Why are Republican voters and elites so strongly aligned with Trump? There’s not a simple answer, but I think identity — rather than ideology — is a big part of it. Trump is defending the identities of people who align themselves with the GOP, and this is a more powerful connection and reason to back him than pure ideological concerns. In defending Trump, conservative voters are really defending themselves.”

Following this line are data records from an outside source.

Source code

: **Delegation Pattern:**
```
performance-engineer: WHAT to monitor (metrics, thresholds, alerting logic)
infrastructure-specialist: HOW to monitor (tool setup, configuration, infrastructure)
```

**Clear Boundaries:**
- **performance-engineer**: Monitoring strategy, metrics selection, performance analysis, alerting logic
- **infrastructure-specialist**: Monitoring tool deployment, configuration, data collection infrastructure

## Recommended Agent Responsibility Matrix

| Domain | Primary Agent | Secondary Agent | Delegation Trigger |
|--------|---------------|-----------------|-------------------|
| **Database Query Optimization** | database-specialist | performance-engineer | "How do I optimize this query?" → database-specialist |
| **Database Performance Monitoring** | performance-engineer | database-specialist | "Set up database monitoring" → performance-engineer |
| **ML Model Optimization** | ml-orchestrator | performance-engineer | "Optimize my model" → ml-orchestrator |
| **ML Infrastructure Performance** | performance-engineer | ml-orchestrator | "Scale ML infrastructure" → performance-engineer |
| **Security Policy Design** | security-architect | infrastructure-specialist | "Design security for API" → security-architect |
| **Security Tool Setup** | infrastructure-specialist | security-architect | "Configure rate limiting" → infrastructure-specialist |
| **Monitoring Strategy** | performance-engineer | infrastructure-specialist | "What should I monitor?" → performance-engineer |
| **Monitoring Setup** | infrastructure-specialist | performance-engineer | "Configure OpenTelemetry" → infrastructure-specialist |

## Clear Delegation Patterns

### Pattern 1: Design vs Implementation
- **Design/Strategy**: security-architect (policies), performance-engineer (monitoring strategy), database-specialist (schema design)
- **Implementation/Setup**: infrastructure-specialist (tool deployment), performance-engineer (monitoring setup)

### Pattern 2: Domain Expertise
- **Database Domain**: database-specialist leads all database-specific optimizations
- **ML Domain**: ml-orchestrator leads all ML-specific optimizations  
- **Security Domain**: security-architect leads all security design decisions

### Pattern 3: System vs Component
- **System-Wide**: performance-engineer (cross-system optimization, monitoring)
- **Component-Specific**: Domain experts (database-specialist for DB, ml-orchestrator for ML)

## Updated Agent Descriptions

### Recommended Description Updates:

“Three years after Kellyanne Conway introduced the doctrine of ‘alternative facts’ on his own program, a light went on for Chuck Todd,” Jay Rosen wrote. “Republican strategy, he now realized, was to make stuff up, spread it on social media, repeat it in your answers to journalists — even when you know it’s a lie with crumbs of truth mixed in — and then convert whatever controversy arises into go-get-em points with the base, while pocketing for the party a juicy dividend: additional mistrust of the news media to help insulate President Trump among loyalists when his increasingly brazen actions are reported as news.”